Rewrite the material from its beginning down through the line containing "ık, geniş açıklık geçebilme", replacing "Informacja" with "Szczegóły" and keeping everything else the same.
:: MATERIAL TO PROCESS
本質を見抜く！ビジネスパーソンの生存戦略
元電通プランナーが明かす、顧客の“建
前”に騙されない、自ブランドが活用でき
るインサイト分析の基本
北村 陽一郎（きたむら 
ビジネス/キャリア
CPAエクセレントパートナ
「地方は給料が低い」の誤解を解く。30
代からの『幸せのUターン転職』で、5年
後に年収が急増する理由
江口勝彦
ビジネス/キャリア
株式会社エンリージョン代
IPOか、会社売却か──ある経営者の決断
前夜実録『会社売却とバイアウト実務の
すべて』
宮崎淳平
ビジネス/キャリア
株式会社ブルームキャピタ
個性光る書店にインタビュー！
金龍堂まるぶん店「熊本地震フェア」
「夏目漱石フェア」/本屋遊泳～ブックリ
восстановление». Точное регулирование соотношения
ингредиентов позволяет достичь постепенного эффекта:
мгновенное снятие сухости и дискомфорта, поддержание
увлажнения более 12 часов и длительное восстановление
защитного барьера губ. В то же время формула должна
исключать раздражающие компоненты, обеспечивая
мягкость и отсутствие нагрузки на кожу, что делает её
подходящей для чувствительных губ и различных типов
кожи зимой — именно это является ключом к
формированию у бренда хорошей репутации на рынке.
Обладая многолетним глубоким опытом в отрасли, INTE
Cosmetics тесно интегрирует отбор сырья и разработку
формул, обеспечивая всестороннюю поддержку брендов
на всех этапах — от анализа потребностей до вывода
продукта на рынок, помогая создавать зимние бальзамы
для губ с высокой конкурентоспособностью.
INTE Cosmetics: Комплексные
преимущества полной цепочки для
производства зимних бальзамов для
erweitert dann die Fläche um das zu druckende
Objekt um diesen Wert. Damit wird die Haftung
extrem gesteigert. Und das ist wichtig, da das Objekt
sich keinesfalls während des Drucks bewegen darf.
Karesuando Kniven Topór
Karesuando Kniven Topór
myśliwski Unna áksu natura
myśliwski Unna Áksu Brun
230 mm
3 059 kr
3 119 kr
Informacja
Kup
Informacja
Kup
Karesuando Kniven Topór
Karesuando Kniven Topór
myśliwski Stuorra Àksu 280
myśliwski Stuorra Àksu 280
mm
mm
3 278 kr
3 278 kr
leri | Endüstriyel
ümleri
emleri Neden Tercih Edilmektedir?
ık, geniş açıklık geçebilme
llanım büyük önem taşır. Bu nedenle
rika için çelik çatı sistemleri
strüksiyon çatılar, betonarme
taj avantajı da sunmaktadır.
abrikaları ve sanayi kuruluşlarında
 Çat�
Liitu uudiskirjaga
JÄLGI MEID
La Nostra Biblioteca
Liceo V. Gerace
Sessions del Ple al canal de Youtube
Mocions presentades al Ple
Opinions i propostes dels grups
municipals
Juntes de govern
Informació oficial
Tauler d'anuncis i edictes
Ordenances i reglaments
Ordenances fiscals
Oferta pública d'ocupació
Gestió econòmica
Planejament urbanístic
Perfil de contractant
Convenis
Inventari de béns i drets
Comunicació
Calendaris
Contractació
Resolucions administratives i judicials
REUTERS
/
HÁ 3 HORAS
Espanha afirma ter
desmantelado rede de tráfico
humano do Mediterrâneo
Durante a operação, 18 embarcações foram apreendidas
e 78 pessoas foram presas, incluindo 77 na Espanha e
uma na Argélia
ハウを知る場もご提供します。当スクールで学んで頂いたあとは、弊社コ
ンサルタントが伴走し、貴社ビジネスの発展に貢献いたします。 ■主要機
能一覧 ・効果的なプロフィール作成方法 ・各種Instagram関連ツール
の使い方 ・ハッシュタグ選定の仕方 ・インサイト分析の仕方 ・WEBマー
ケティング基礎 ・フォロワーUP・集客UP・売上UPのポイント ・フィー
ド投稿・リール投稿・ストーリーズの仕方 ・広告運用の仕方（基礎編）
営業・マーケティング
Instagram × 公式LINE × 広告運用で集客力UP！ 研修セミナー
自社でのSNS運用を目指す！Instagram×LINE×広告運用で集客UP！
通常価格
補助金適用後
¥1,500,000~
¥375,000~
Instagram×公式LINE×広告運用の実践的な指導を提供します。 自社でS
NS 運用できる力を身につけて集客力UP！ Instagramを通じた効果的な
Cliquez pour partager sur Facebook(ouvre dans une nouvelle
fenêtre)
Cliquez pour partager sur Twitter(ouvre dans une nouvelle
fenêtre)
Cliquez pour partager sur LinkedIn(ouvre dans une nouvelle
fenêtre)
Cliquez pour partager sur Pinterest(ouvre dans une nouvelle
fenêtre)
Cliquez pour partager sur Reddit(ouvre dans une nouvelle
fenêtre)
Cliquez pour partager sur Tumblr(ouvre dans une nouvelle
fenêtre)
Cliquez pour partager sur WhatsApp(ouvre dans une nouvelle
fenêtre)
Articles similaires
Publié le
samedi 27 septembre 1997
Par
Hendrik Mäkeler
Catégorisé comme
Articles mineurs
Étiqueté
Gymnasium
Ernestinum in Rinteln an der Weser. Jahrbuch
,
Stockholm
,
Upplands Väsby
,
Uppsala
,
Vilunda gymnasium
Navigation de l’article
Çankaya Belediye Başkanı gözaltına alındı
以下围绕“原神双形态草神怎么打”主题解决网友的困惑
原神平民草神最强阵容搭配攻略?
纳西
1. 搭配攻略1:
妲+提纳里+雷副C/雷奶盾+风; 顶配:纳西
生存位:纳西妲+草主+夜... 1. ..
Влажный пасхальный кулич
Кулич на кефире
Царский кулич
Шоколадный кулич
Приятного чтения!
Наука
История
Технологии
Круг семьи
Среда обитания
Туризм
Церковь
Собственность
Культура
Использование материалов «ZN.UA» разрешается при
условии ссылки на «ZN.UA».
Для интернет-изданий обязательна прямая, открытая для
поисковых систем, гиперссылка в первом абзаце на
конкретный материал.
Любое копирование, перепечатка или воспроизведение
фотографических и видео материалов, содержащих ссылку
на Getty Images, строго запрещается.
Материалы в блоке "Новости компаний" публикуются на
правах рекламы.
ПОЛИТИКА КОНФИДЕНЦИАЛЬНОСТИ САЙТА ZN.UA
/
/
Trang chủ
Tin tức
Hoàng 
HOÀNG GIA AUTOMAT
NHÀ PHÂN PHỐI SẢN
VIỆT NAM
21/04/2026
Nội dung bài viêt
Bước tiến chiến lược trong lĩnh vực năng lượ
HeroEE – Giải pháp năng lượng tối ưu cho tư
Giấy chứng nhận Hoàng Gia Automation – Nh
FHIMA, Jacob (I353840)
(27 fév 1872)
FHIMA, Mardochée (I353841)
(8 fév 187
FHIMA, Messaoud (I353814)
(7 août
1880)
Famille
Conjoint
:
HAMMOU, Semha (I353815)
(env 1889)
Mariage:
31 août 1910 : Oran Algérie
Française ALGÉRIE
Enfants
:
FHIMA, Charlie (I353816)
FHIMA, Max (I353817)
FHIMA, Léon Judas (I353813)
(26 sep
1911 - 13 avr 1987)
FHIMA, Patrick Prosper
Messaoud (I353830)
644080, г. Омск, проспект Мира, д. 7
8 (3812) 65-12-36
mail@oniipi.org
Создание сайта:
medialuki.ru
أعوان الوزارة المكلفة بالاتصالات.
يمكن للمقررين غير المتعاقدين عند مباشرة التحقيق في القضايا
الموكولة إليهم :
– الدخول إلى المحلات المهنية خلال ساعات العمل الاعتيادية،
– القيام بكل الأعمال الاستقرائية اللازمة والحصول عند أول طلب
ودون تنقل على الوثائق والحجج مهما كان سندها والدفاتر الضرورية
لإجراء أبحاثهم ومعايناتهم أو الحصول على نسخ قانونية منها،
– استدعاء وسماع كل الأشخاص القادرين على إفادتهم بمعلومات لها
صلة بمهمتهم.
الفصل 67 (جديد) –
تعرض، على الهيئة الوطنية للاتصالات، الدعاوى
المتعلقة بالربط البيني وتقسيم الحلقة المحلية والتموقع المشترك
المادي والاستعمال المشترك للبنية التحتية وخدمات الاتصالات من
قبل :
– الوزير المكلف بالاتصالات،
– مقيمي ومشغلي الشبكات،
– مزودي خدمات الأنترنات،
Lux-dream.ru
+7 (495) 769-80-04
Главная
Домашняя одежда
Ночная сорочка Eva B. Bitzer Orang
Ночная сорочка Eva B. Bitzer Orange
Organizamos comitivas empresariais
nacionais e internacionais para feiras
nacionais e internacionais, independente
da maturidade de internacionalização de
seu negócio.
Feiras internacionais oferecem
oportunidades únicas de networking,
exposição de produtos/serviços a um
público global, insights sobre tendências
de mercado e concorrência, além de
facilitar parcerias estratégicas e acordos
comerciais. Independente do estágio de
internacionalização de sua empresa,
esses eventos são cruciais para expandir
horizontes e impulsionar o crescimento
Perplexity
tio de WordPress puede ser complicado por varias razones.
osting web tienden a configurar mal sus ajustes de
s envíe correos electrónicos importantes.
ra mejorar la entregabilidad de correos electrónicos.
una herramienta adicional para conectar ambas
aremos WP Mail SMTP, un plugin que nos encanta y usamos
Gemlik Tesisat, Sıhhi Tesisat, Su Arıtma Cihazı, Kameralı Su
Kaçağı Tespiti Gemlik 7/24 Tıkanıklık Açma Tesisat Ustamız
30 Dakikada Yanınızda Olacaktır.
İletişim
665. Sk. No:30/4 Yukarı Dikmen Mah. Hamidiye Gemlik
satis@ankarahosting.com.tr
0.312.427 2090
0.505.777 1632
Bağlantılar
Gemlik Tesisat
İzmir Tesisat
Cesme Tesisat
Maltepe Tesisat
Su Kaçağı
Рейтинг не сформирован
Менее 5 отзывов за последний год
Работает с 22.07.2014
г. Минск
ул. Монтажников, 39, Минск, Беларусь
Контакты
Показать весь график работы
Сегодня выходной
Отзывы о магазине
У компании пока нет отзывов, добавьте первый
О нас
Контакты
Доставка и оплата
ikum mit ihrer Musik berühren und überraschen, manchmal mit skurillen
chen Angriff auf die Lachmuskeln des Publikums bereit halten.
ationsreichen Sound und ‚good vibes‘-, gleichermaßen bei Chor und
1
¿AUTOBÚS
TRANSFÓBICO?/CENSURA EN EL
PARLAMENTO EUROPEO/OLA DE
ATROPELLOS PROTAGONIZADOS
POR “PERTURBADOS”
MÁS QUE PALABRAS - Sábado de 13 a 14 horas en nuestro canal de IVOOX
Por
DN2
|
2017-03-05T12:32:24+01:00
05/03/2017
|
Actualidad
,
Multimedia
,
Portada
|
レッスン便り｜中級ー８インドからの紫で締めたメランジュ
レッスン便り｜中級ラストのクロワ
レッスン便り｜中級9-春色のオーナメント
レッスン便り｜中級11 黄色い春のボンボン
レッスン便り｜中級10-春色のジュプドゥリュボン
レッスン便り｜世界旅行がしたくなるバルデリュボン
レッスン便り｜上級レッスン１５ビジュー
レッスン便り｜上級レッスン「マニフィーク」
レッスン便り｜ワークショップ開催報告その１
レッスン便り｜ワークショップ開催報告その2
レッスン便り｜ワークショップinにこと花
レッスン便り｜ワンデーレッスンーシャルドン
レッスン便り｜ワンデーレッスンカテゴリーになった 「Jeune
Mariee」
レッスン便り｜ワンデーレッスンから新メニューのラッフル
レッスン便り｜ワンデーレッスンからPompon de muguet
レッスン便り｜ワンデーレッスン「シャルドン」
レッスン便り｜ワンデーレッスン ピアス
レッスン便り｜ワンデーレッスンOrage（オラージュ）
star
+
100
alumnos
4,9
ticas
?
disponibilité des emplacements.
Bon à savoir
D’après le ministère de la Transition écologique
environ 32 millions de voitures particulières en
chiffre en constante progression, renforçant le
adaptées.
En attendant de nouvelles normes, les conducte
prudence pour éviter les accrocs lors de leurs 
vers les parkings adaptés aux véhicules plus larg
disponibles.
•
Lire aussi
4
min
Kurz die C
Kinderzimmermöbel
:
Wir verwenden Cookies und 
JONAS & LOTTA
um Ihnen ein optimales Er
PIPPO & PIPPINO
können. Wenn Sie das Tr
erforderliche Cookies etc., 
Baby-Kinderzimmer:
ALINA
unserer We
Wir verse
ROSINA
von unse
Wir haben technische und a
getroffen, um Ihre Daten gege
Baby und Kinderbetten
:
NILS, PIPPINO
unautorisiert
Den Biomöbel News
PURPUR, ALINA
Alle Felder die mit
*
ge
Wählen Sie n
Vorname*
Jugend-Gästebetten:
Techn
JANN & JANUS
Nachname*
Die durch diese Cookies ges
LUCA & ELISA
::::
THE ANSWER:
本質を見抜く！ビジネスパーソンの生存戦略
元電通プランナーが明かす、顧客の“建
前”に騙されない、自ブランドが活用でき
るインサイト分析の基本
北村 陽一郎（きたむら 
ビジネス/キャリア
CPAエクセレントパートナ
「地方は給料が低い」の誤解を解く。30
代からの『幸せのUターン転職』で、5年
後に年収が急増する理由
江口勝彦
ビジネス/キャリア
株式会社エンリージョン代
IPOか、会社売却か──ある経営者の決断
前夜実録『会社売却とバイアウト実務の
すべて』
宮崎淳平
ビジネス/キャリア
株式会社ブルームキャピタ
個性光る書店にインタビュー！
金龍堂まるぶん店「熊本地震フェア」
「夏目漱石フェア」/本屋遊泳～ブックリ
восстановление». Точное регулирование соотношения
ингредиентов позволяет достичь постепенного эффекта:
мгновенное снятие сухости и дискомфорта, поддержание
увлажнения более 12 часов и длительное восстановление
защитного барьера губ. В то же время формула должна
исключать раздражающие компоненты, обеспечивая
мягкость и отсутствие нагрузки на кожу, что делает её
подходящей для чувствительных губ и различных типов
кожи зимой — именно это является ключом к
формированию у бренда хорошей репутации на рынке.
Обладая многолетним глубоким опытом в отрасли, INTE
Cosmetics тесно интегрирует отбор сырья и разработку
формул, обеспечивая всестороннюю поддержку брендов
на всех этапах — от анализа потребностей до вывода
продукта на рынок, помогая создавать зимние бальзамы
для губ с высокой конкурентоспособностью.
INTE Cosmetics: Комплексные
преимущества полной цепочки для
производства зимних бальзамов для
erweitert dann die Fläche um das zu druckende
Objekt um diesen Wert. Damit wird die Haftung
extrem gesteigert. Und das ist wichtig, da das Objekt
sich keinesfalls während des Drucks bewegen darf.
Karesuando Kniven Topór
Karesuando Kniven Topór
myśliwski Unna áksu natura
myśliwski Unna Áksu Brun
230 mm
3 059 kr
3 119 kr
Szczegóły
Kup
Szczegóły
Kup
Karesuando Kniven Topór
Karesuando Kniven Topór
myśliwski Stuorra Àksu 280
myśliwski Stuorra Àksu 280
mm
mm
3 278 kr
3 278 kr
leri | Endüstriyel
ümleri
emleri Neden Tercih Edilmektedir?
ık, geniş açıklık geçebilme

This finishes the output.